▸ Aufgabe 1: Kannst du aus dem Textauszug zur Beitragsklage den Abschnitt wortgetreu kopieren, der mit „Die Klagepartei beantragt“ beginnt und mit „Inkassokosten zu zahlen.“ endet?
▸ Aufgabe 2: Wie geht der Textauszug zur Beitragsklage nach seinem letzten Satz weiter? Setze ihn von dort aus fort.

▸ Textauszug:
Die Klagepartei trägt vor, dass sich der Vertrag nach Ende der Mindestvertragslaufzeit zum 31.3.2003 aufgrund dieser Regelung verlängert habe. Sie ist der Ansicht, dass ihr Mitgliedschaftsbeiträge für die Monate April bis September in Höhe von jeweils 74,- €, insgesamt 444,- € zustünden.

Die Klagepartei beantragt zuletzt:

Die Beklagte wird verurteilt, an die Klägerin 444,- € zuzüglich 5 % Zinsen über dem jeweiligen Basiszinssatz hieraus ab dem 16.4.2005 sowie bereits ausgerechnete Zinsen für den Zeitraum vom 4.4.2003 bis 15.4.2005 in Höhe von 50,28 € nebst 10,50 € an vorgerichtlichen Mahnkosten, 10,27 € an Auskunftskosten sowie 81,- € an angefallenen Inkassokosten zu zahlen.

Die beklagte Partei beantragt

Klageabweisung.

▸ Bereitgestellte Einträge:
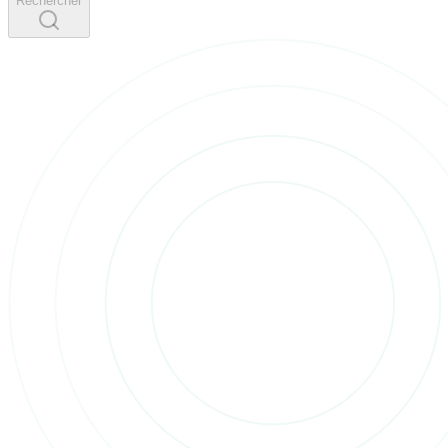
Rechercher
...
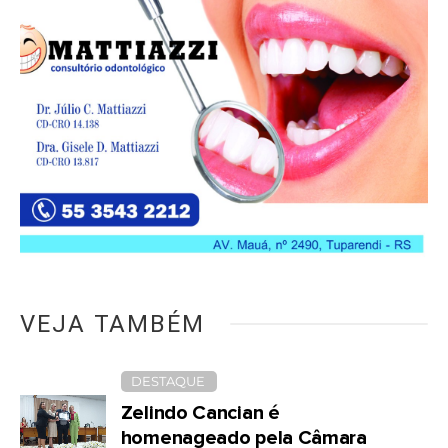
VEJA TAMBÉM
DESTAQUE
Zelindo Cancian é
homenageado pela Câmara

▸ Antwort 1:
Die Klagepartei beantragt zuletzt:

Die Beklagte wird verurteilt, an die Klägerin 444,- € zuzüglich 5 % Zinsen über dem jeweiligen Basiszinssatz hieraus ab dem 16.4.2005 sowie bereits ausgerechnete Zinsen für den Zeitraum vom 4.4.2003 bis 15.4.2005 in Höhe von 50,28 € nebst 10,50 € an vorgerichtlichen Mahnkosten, 10,27 € an Auskunftskosten sowie 81,- € an angefallenen Inkassokosten zu zahlen.

▸ Antwort 2:
Die beklagte Partei ist der Ansicht, der Vertrag habe mit Ablauf der Mindestlaufzeit zum 31.3.2003 geendet. Eine Vertragsverlängerung sei nicht erfolgt, da die entsprechende Klausel im Mitgliedschaftsvertrag unwirksam sei.

Hinsichtlich der Einzelheiten des Parteivorbringens wird auf die gewechselten Schriftsätze nebst Anlagen Bezug genommen. Beweis wurde nicht erhoben.

Entscheidungsgründe


Entscheidungsgründe:

Die zulässige Klage ist nicht begründet. Der Klagepartei steht kein Anspruch auf Zahlung von Mitgliedschaftsentgelt über dem 31.3.2003 hinaus zu, da sich der Mitgliedschaftsvertrag nicht automatisch verlängert hat, weil die entsprechende Klausel in den allgemeinen Geschäftsbedingungen der Klagepartei unwirksam ist.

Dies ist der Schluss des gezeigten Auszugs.